Reporting and Dashboard Creation
1. Import Necessary Libraries
Ensure you have the following libraries loaded. They are necessary for creating reports and dashboards in Google Colab.
import pandas as pd
import numpy as np
import matplotlib.pyplot as plt
import seaborn as sns
from plotly import express as px
import plotly.graph_objects as go
from dash import Dash, html, dcc
2. Example Data Import
Assuming the HR dataset has been preprocessed, let's load the cleaned dataset.
app = Dash(__name__)
app.layout = html.Div(children=[
html.H1(children='HR Data Dashboard'),
dcc.Graph(
id='example-graph',
figure=px.histogram(df, x='YearsAtCompany', title='Employees by Years At Company')
),
dcc.Graph(
id='attrition-rate',
figure=px.pie(df, names='Attrition', title='Attrition Rate')
),
dcc.Graph(
id='dept-distribution',
figure=px.bar(df, x='Department', y='EmployeeCount', title='Department Distribution')
)
])
if __name__ == '__main__':
app.run_server(debug=True)
5. Combining and Serving the Dashboard
Ensure the DataFrame manipulations and visualizations are cohesive and integrate them into a running dashboard.

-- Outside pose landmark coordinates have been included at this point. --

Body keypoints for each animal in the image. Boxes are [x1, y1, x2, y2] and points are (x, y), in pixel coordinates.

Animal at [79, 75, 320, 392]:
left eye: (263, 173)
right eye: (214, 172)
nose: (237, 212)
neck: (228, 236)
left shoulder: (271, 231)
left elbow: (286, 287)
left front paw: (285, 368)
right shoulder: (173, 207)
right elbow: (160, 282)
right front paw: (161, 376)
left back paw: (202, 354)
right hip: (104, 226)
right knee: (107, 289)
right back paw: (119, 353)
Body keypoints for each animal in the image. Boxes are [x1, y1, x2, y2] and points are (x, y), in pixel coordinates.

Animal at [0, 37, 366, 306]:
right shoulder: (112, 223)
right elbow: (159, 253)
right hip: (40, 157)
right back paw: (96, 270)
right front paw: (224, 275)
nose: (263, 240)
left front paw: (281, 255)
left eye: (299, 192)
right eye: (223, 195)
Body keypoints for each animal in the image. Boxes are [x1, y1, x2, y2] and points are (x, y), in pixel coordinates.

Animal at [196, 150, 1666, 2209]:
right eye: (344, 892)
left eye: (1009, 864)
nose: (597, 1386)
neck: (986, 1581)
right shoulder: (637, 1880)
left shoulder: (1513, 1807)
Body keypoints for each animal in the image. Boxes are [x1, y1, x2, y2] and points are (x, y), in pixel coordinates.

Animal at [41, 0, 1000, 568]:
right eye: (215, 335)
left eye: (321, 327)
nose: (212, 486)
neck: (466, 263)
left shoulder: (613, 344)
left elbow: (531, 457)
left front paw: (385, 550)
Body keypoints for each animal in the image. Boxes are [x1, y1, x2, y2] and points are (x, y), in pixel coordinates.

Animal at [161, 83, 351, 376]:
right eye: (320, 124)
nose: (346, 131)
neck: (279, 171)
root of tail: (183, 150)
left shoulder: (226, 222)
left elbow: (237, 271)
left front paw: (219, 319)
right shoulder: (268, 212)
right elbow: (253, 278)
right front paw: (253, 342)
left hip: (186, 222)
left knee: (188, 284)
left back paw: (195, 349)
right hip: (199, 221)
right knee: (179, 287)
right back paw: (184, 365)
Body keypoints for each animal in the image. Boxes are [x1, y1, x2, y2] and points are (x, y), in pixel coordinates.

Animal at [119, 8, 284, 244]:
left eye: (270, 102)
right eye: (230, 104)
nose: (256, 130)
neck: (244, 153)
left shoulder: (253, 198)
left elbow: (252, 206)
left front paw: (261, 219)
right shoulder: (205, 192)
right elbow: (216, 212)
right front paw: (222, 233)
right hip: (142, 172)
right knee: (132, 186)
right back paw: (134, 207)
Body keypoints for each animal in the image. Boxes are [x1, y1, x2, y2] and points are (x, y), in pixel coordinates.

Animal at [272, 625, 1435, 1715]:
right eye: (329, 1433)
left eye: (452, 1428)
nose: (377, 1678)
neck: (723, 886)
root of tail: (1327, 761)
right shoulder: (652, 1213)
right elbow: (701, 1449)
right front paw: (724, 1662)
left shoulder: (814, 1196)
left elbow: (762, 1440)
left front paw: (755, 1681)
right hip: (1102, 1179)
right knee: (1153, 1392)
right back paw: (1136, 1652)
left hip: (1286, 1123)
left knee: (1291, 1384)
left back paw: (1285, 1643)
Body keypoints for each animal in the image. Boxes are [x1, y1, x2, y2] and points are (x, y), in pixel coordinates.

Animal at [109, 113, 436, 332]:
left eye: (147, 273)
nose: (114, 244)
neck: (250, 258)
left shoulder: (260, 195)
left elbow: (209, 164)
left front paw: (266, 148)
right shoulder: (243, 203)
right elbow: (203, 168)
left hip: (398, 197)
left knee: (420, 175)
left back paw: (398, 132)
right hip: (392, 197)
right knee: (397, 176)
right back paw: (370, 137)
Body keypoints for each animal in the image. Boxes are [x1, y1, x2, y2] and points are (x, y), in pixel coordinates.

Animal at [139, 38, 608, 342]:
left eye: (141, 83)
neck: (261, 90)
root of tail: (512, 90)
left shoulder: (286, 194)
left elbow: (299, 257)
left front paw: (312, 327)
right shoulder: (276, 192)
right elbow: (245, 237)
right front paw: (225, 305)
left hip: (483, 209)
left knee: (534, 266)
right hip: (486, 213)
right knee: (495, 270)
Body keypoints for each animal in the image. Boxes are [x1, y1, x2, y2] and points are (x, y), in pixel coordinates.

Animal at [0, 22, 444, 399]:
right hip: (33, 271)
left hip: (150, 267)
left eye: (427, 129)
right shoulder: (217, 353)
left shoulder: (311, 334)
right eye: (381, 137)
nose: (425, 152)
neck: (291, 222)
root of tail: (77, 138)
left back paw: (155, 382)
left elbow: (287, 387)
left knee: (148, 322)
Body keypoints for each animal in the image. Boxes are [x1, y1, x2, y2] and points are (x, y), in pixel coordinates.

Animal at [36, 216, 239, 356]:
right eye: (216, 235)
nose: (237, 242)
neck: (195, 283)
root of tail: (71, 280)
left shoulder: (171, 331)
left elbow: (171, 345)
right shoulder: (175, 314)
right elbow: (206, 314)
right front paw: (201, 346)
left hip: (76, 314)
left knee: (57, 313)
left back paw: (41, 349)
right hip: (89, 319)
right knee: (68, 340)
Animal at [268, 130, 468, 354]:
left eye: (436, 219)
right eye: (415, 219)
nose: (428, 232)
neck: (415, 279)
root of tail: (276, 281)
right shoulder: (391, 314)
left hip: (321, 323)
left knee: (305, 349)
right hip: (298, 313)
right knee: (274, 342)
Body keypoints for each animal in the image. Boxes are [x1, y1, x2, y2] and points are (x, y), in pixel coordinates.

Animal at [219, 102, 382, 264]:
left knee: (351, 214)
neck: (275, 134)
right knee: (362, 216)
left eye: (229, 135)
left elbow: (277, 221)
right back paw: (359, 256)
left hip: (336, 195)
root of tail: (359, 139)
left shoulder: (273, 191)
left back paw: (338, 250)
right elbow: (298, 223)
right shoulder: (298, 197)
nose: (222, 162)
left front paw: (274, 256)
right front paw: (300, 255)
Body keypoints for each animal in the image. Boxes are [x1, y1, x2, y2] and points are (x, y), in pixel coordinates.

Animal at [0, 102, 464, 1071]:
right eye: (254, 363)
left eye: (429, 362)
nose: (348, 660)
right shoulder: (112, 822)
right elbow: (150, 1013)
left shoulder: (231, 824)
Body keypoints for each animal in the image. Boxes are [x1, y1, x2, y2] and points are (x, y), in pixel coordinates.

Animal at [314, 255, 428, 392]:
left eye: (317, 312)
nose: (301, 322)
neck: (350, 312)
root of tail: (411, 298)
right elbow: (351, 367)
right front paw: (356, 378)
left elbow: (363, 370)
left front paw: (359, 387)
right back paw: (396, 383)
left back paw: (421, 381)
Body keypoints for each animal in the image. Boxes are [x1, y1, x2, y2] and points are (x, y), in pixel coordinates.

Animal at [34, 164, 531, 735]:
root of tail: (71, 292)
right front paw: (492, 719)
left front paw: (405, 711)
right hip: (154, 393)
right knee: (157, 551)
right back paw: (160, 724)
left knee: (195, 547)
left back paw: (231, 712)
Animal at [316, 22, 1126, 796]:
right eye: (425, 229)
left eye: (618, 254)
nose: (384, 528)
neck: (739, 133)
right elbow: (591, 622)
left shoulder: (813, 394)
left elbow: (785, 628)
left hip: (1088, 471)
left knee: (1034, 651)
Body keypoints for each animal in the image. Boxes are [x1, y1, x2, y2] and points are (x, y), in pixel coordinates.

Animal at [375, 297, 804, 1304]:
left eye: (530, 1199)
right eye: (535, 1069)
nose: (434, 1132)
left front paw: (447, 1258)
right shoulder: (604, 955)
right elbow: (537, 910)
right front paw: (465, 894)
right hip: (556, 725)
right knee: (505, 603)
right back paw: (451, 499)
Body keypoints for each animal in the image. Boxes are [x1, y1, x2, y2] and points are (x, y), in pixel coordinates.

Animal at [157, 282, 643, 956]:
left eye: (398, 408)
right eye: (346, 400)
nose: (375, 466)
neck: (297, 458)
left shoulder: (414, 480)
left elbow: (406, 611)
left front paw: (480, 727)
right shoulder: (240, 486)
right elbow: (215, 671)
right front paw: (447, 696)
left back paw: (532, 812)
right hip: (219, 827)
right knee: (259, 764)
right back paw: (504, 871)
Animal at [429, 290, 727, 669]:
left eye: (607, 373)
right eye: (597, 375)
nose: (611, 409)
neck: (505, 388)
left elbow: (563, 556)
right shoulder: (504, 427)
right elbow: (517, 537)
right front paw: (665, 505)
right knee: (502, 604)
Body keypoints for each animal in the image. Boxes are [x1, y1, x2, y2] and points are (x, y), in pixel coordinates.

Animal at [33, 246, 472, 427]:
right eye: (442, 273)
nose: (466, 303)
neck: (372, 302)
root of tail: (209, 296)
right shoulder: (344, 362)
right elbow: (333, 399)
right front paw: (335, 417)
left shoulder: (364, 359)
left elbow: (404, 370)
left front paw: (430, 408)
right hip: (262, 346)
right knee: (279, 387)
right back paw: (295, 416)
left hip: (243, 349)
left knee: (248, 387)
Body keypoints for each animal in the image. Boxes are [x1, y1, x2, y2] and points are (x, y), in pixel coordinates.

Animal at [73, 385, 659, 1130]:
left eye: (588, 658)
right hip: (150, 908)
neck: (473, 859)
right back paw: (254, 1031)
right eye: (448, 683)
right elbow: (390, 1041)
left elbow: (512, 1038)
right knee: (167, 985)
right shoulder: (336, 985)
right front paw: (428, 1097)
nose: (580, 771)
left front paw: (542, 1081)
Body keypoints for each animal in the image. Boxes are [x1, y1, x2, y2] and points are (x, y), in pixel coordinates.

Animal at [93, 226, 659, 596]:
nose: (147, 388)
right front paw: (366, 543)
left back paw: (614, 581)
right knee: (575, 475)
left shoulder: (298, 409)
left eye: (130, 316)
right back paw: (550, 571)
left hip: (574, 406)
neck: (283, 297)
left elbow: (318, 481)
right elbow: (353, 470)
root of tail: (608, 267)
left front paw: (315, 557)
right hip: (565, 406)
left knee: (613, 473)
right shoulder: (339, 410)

# Additional Graphs and Components as Needed
app.layout = html.Div(children=[
html.H1(children='HR Data Dashboard'),
dcc.Tabs([
dcc.Tab(label='Overview', children=[
html.Div([
dcc.Graph(
id='overview-bar',
figure=px.bar(df, x='JobRole', y='MonthlyIncome', title='Monthly Income by Job Role')
),
dcc.Graph(
id='overview-pie',
figure=px.pie(df, names='Gender', title='Gender Distribution')
)
])
]),
dcc.Tab(label='Attrition Analysis', children=[
html.Div([
dcc.Graph(
id='attrition-histogram',
figure=px.histogram(df, x='Age', color='Attrition', barmode='group', title='Attrition by Age')
),
dcc.Graph(
id='attrition-dept',
figure=px.bar(df, x='Department', y='AttritionRate', title='Attrition Rate by Department')
)
])
]),
# Additional tabs can be defined here
])
])
if __name__ == '__main__':
app.run_server(debug=True, port=8050)
Additional Sections
You can expand with more plots and computations as needed and add them to the dashboard layout.
With this implementation, you should be able to run an interactive HR report and visualization dashboard directly in Google Colab or any local environment supporting Plotly and Dash. The provided code snippets cover fundamental aspects of reporting and dashboard creation from loading data to rendering interactive graphs.